As with any judge, Ó Ceallacháin has other favourites who mightn’t be as well known.
“Des Foley of St Vincent’s and Dublin was an outstanding minor, he would have impressed a lot of observers in the late 50s.
“The best dual minor I ever saw was Vinnie Bell of Dublin — he played minor three years in a row, 1952-4. He didn’t make it at senior level, though.
“But not as good as Jimmy Doyle in hurling. Jimmy was out on his own as a hurler.”
Micheál Ó Muircheartaigh agrees with Sean Óg on both counts.
“I remember Vinny Bell, and there was another star with him, Aidan Kavanagh. They won All-Ireland minor hurling and football medals in the one year, but Bell was also a gifted basketball player. And a good golfer.
“He never really made it as a senior, though he was a minor in 1954 and should have come on stream in the late 50s and early 60s, when Dublin’s senior team was strong.
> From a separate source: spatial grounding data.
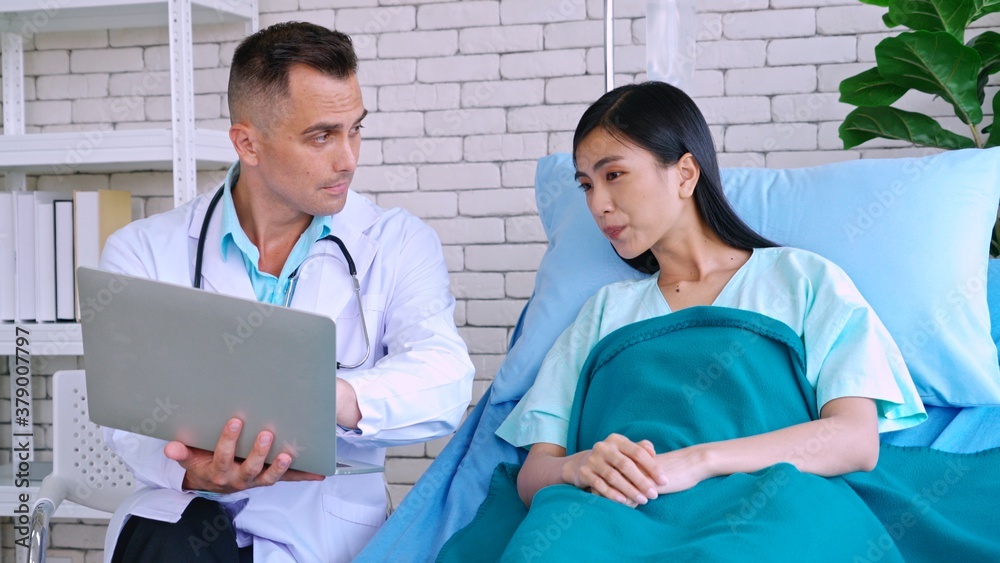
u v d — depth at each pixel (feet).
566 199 6.04
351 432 4.45
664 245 4.99
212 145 7.84
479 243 8.55
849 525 3.60
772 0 7.94
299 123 4.63
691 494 3.81
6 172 8.80
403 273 5.25
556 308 5.48
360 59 8.65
But he was very, very good.
“Ray Reidy was another great minor for Tipperary. He won medals in 1953 and 1955, though they lost to Dublin in 1954. And he was centre-back for those three years, which is something for a 16-year-old. He had to be exceptional, and he was, and there was as much talk about him as there was about Jimmy Doyle — but he went away to the priesthood.
“You’d have heard about a lot of lads that they’d have been great hurlers if they hadn’t gone into the priests, but Ray would certainly have been a great player. He might have played a bit of senior when he was on holidays, but there was a link to the great Tipp team, anyway: his sister married John Doyle.”
Ó Muircheartaigh rates Billy Duffy, a Galway minor of the 50s, very highly as well, but in the end he agrees on the top man.
“Jimmy Doyle was exceptional alright. He was the best I’ve seen.”
Brendan Larkin of this parish has spent nigh on 50 years watching minors; that puts him just outside Doyle’s reign at U18, but he’s seen good ones since.
“Eamonn Grimes and DJ Carey were very good, I thought. So was John Reddan of Clare, even though he didn’t have a long career at senior.
“Two of the best were pretty recent, Andrew O’Shaughnessy of Limerick and Joe Canning of Galway. But for pure hurling I’d go for Corney Mulcahy of Cork. He was a minor for four years in a row in the early 60s and he was a genius.”
Sean Costigan of Tipperary plumped for Jimmy Doyle and Eddie Keher in that order. Michael Ellard of these parts held Johnny Clifford of Cork in high esteem.
Perhaps we should have redrawn the parameters a little, and asked for everyone’s second-best minor of all time; the crew-cutted left-hander from Thurles settled that other argument pretty convincingly.